Underlying that is a problem with Kenney’s first major pivot, the one he took last year by leaving Parliament to enter provincial politics. Janet Brown, a Calgary pollster, recently held a focus group with apolitical Albertans; Kenney wasn’t the topic, but he came up in the conversations. She asked about their impression of him: not so great. “They have trouble saying anything nice about him, except that he has federal experience,” Brown says.
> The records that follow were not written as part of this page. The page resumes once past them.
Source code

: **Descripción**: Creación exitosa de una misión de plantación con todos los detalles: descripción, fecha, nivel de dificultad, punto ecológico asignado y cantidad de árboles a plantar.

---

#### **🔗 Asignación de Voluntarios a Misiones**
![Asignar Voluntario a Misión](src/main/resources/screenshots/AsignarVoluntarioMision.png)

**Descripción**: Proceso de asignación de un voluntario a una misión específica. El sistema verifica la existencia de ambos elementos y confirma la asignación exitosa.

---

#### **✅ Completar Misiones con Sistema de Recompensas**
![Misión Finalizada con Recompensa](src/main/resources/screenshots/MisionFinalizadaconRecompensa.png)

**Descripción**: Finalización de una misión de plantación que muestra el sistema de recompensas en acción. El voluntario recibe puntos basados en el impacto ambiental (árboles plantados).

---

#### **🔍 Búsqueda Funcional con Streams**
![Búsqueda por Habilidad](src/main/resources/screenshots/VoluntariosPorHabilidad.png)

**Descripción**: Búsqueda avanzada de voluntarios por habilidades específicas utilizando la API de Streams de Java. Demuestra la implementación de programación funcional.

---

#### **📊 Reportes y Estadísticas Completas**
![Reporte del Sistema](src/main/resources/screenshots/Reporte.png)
That was also his biggest liability among this panel. “One guy in the focus group said we don’t like it when people from Ottawa tell him what to do in Alberta.”

Sure, Brian Jean also came to Alberta after a decade as a Conservative MP, but he’s now at a couple years in the legislature, and he was too low-profile in Parliament for people to really know that about him — unlike Kenney, Harper’s de facto Number 2.

As much as he roars around the province in a Dodge pickup, he bounds out of it in a navy blazer. As much as he looks comfortable in a cowboy hat and talks about hard-working Albertans who shower after their day shift not before, he quotes St. Augustine of Hippo in speeches and has referred to price bloat on “hydro” bills — a true tell of an outsider, as Alberta doesn’t rely on hydroelectricity.

The late Jim Prentice tried returning from Ottawa and his bank executive job, and then finagling a collapse of the Wildrose under his expanded tent. The end result was NDP government. Kenney wants to undo that government. Leaving central Canada behind and winning the Tory crown were, let’s recall, the easiest steps for Prentice, too.